Eu tinha oito anos quando comecei a ouvi-lo. Havíamos acabado de nos mudar para uma casa nova, e, já na primeira noite, ele estava lá: na parede detrás da cabeceira da minha cama, um ruído, como se alguém, emparedado vivo, tentasse encontrar a liberdade usando as unhas. Só havia um problema: a parede detrás da cabeceira da minha cama dava para a rua.
Toda noite, bastava as luzes se apagarem, o ruído começava. Procurei em todo o quarto, cheguei a ir até a rua escondido, não descobria do que se tratava. Se acendesse a luz ou me levantasse da cama, ele cessava. Meus pais, evidentemente, não acreditavam em mim. Achavam que era algum barulho da rua, alguma árvore, algum equipamento elétrico. Mas era muita coincidência: apenas quando eu estava pronto para dormir, deitado e com as luzes apagadas, o ruído começava.

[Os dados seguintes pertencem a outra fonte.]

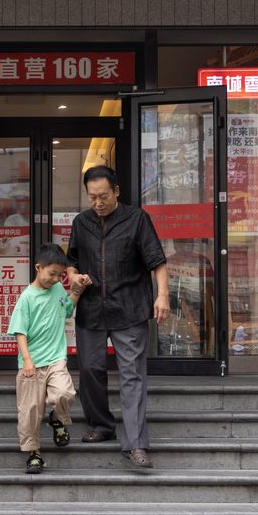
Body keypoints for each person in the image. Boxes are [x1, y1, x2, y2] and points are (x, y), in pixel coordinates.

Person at [66, 165, 169, 469]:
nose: (98, 203)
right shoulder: (80, 223)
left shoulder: (137, 219)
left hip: (130, 308)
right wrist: (74, 276)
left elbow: (157, 261)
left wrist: (162, 295)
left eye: (103, 196)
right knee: (89, 369)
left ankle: (136, 443)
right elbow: (70, 260)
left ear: (116, 191)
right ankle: (101, 425)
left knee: (132, 375)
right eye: (92, 197)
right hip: (92, 309)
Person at [7, 243, 91, 474]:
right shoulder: (27, 297)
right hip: (31, 364)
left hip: (55, 358)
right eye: (52, 274)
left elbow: (66, 309)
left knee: (65, 393)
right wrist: (27, 360)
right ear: (38, 267)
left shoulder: (56, 291)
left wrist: (77, 291)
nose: (56, 279)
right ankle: (34, 454)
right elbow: (19, 331)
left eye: (60, 275)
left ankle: (57, 419)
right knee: (30, 410)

No primeiro ano, achei que fosse enlouquecer. Depois, como com tudo na vida, acostumei. Morei dez anos naquela casa, dez anos com um ruído sinistro me ninando à noite. Me mudei para fazer faculdade em outra cidade, conheci minha esposa por lá e por lá fiquei. Visitava meus pais ocasionalmente, mas jamais quis ficar em meu antigo quarto, que meu pai transformou em um escritório. Sempre dormia em um hotel, alegando mais privacidade para mim, minha esposa e nossos filhos. Meu pai sempre dizia jamais ter ouvido o ruído, mesmo quando ficava trabalhando no escritório até tarde da noite.
Passados cinquenta anos, tenho a oportunidade de, talvez, solucionar o mistério de uma vez por todas. Meus pais faleceram, não tenho interesse em manter a casa. Decidi vendê-la para que construíssem um prédio no lugar. Fiz apenas uma exigência: estar presente durante a demolição.
Desejo agora, entretanto, que não o tivesse feito. Pois, demolida a casa, foi encontrado, sob seus alicerces, um cemitério clandestino. Uma família, talvez, já que eram poucas ossadas. Uma delas me chamou a atenção.
Uma criança. Deitada de barriga para cima. No local onde ficava meu quarto.
Falanges tocando a base da parede detrás da cabeceira da minha cama.
Guilherme, fiquei em suspense com seu conto. Achei que fosse real, mas me deparei com a idade e o falecimento dos seus pais….e como sou amiga da sua mãe, vi que era apenas ficção. Mas parecia bem real…ainda bem que li agora pela manhã, quando sua mãe me enviou o link, caso contrário não teria dormido. Meus avós tinham umas histórias sinistras assim, mas diziam que era real rsrsrs. Mas vamos ao que importa, parabéns pelo seu talento, vou com certeza ler outros textos e já indiquei para um montão de gente. Adorei.
Olá Luciana. É um conto em primeira pessoa, desculpe se isso não ficou muito claro no início. Que bom que vc gostou! Abs
Muito bom, o Guilherme escreve muito bem e com temas interessantes. Parabéns.